On est toujours à environ 150 millions d'années, on a quitté la côte et on s'avance dans une vallée avec une végétation luxuriante très différente d'aujourd'hui où l'on découvre ces bennettitales. C'étaient des végétaux de taille moyenne ayant le port d'un arbuste ou d'un palmier. C'est le genre Williamsonia qui est représenté avec des feuilles qui ressemblent aux cycas et cycadales actuels mais contrairement à ces dernières leur appareil reproducteur était différent : ici des feuilles fertiles mâles entourent une structure centrale contenant des ovules (la partie femelle), de quoi rappeler la fleur des Angiospermes ! Cette structure est d’ailleurs qualifiée de pseudo-fleur. Très courantes au Jurassique supérieur, les bennettitales sont aujourd'hui éteintes. 

Exposition "Jurassique en voie d’illumination" au Jardin des Plantes à Paris : les plantes Bennettitales (MELODY POIRIER)

Les habitants du marais : l'ornithomimosaure

Le voyage prend fin vers -140 millions d'années : le Jurassique cède sa place au Crétacé. La fragmentation des continents entraîne l’apparition de l’Atlantique sud, qui commence à séparer l’Amérique du Sud de l’Afrique. Nous voici au cœur d’un marécage de la future France où s’épanouit une biodiversité qui semble plutôt exotique. Dans des forêts denses et humides, on y croise des crocodiles, tortues, poissons et amphibiens variés ainsi que des mammifères.

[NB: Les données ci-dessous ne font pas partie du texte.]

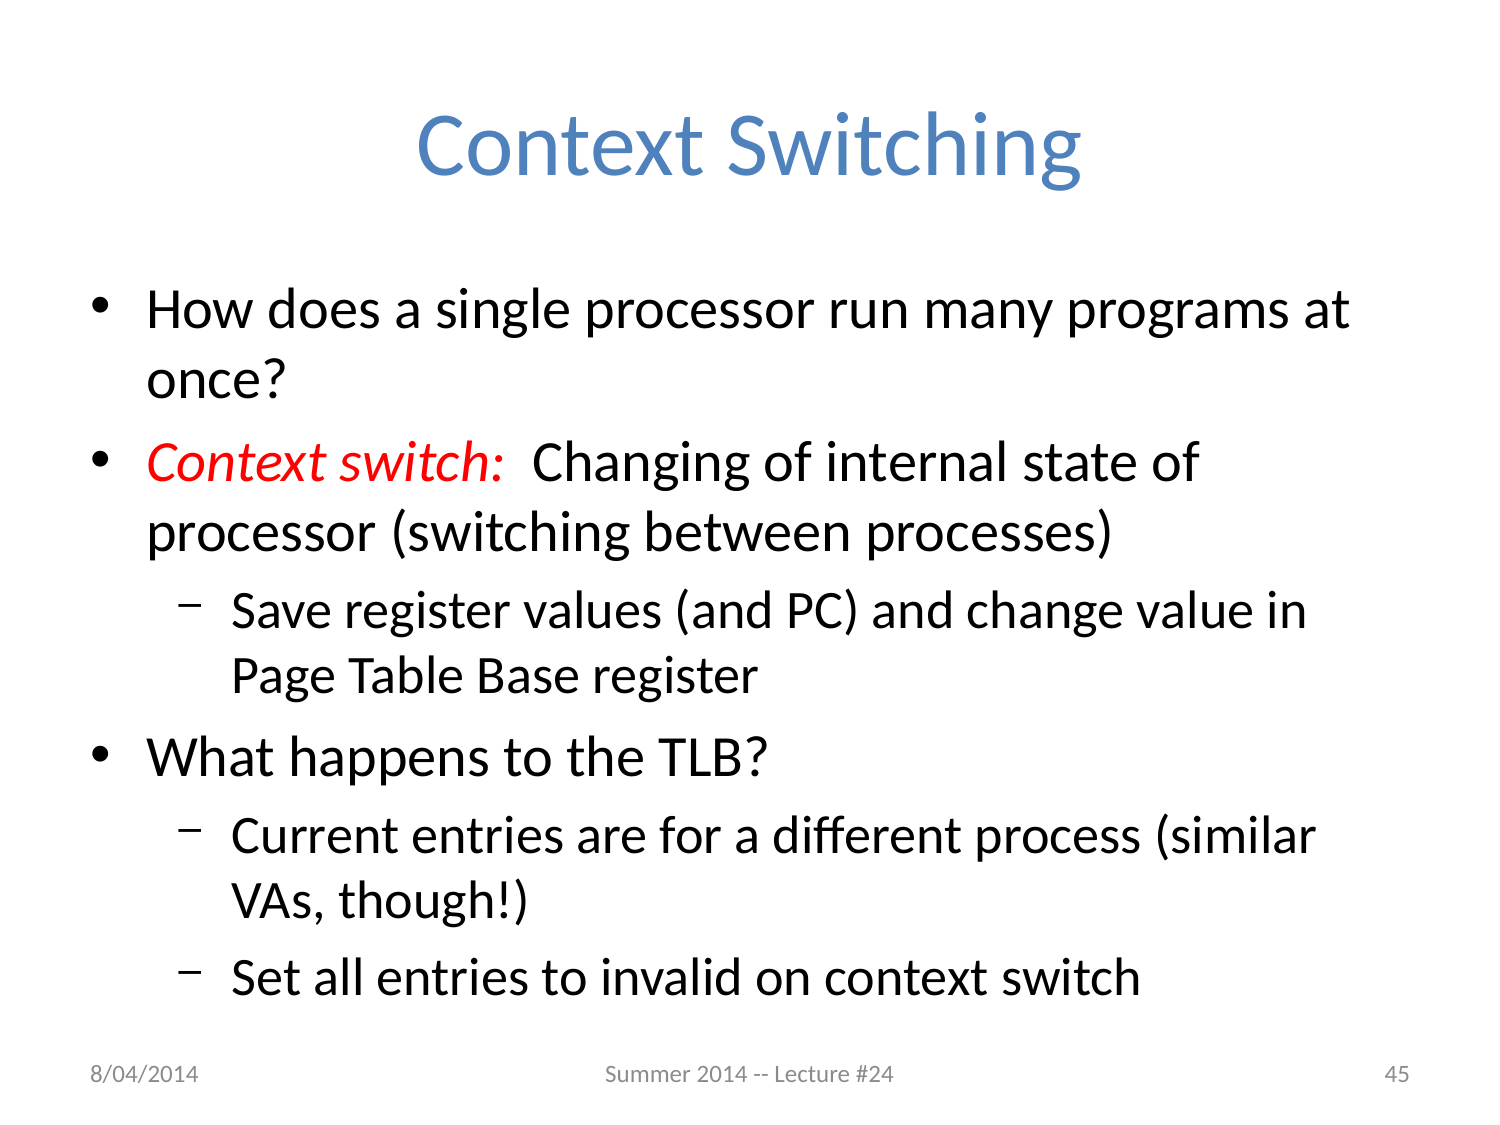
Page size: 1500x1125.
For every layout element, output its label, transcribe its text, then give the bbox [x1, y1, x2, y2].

footer Summer 2014 -- Lecture #24 [512, 1042, 988, 1103]
title Context Switching [75, 45, 1425, 233]
slide_number <number> [1074, 1042, 1425, 1103]
list How does a single processor run many programs at once? Context switch: Changing of internal state of processor (switching between processes) Save register values (and PC) and change value in Page Table Base register What happens to the TLB? Current entries are for a different process (similar VAs, though!) Set all entries to invalid on context switch [75, 262, 1425, 1073]
slide_number 8/04/2014 [75, 1042, 425, 1103]
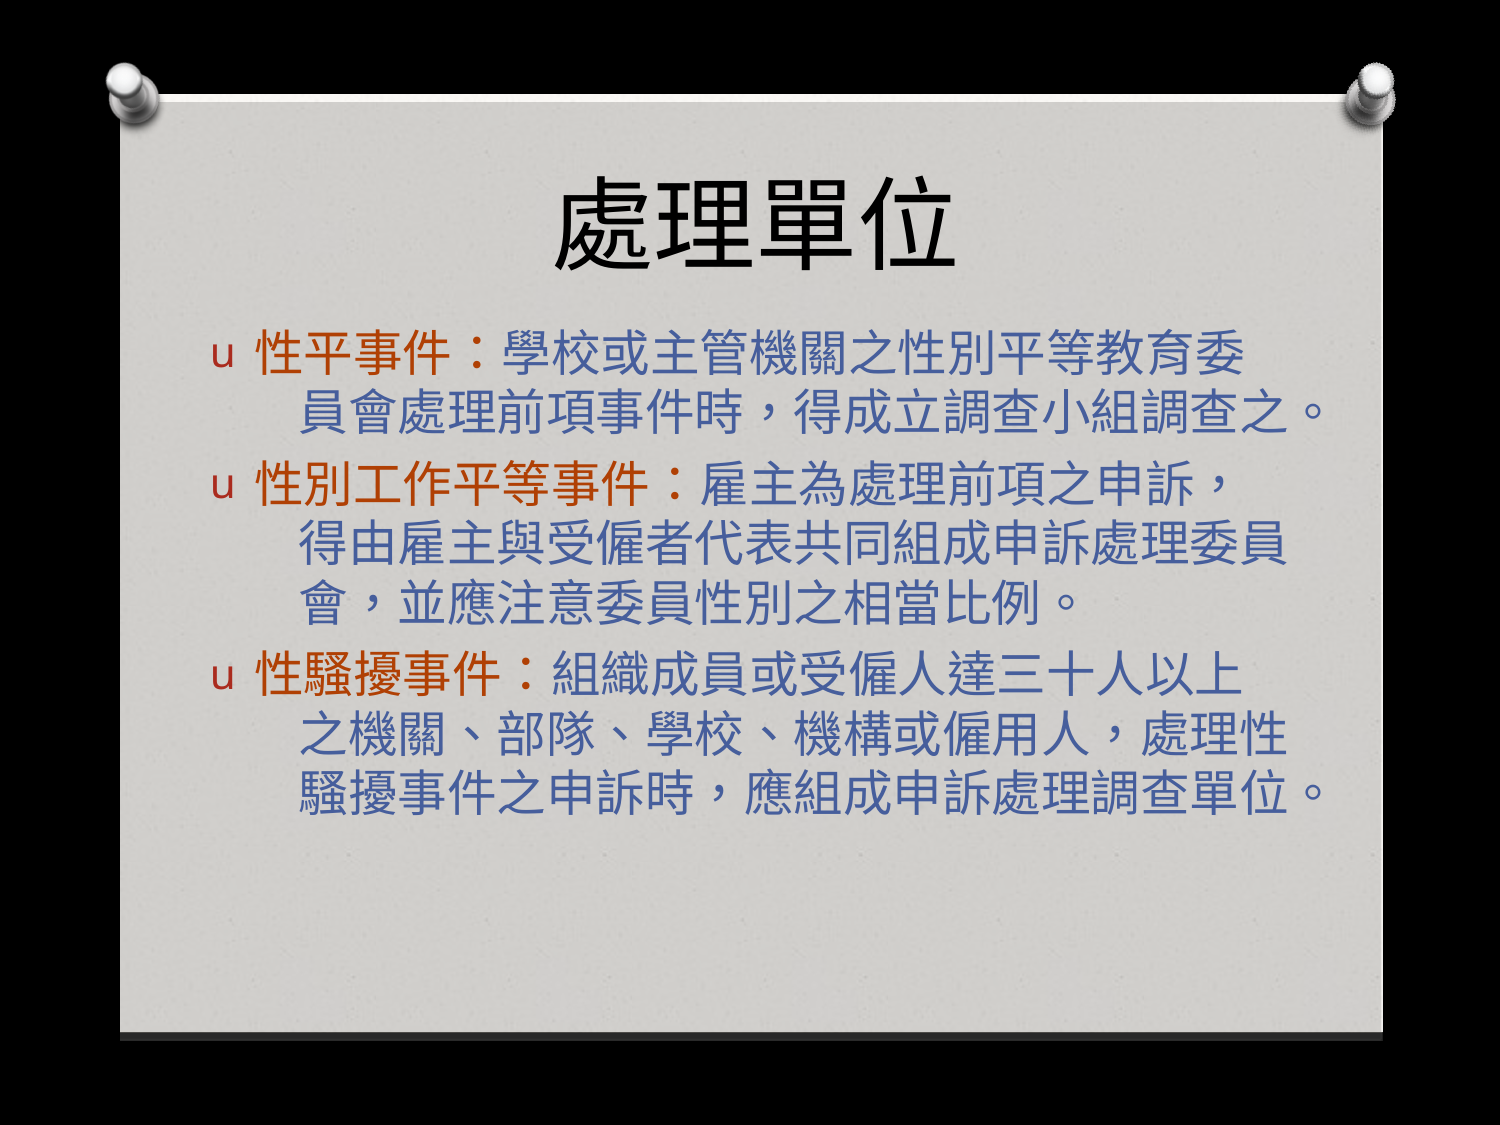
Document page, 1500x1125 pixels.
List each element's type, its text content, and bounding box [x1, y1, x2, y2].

De grands troupeaux d'ornithomimosaures, surnommés dinosaures autruches, slaloment entre les thuriasaures, des dinosaures géants.

On s'inspire d'un lieu marécageux et du gisement d'Angeac-Charente en France réputé pour les dinosaures qu'il a livrés, notamment le grand thuriasaure, qui est devant l'entrée de la galerie de paléontologie (structure lumineuse à l'échelle 1, une réalisation unique en France). Ici on peut découvrir un troupeau d'ornithomimosaures, des petits dinosaures couverts de plumes dont les restes ont été trouvés en abondance dans ce fameux gisement. La plume, ce n'est pas que pour voler. Leurs plumes n'ont d'ailleurs pas tout à fait la même morphologie que celles des oiseaux car elles servaient à réguler la température. Leur taille est de 2 mètres au garrot maximum. Ils sont ici représentés à l'échelle. Il y en a de toutes les tailles : jeunes, adultes, femelles et mâles.

Exposition "Jurassique en voie d’illumination" au Jardin des Plantes à Paris : l'ornithomimosaure (MELODY POIRIER)

"Jurassique en voie d'illumination" au Jardin des Plantes de Paris du 20 novembre au 19 janvier 2025. Place Valhubert. 2 rue Buffon. 75005 Paris. Ouvert tous les soirs de 18h à 22h (y compris le 25 décembre, le 31 décembre et le 1er janvier). Fermeture le 24 décembre.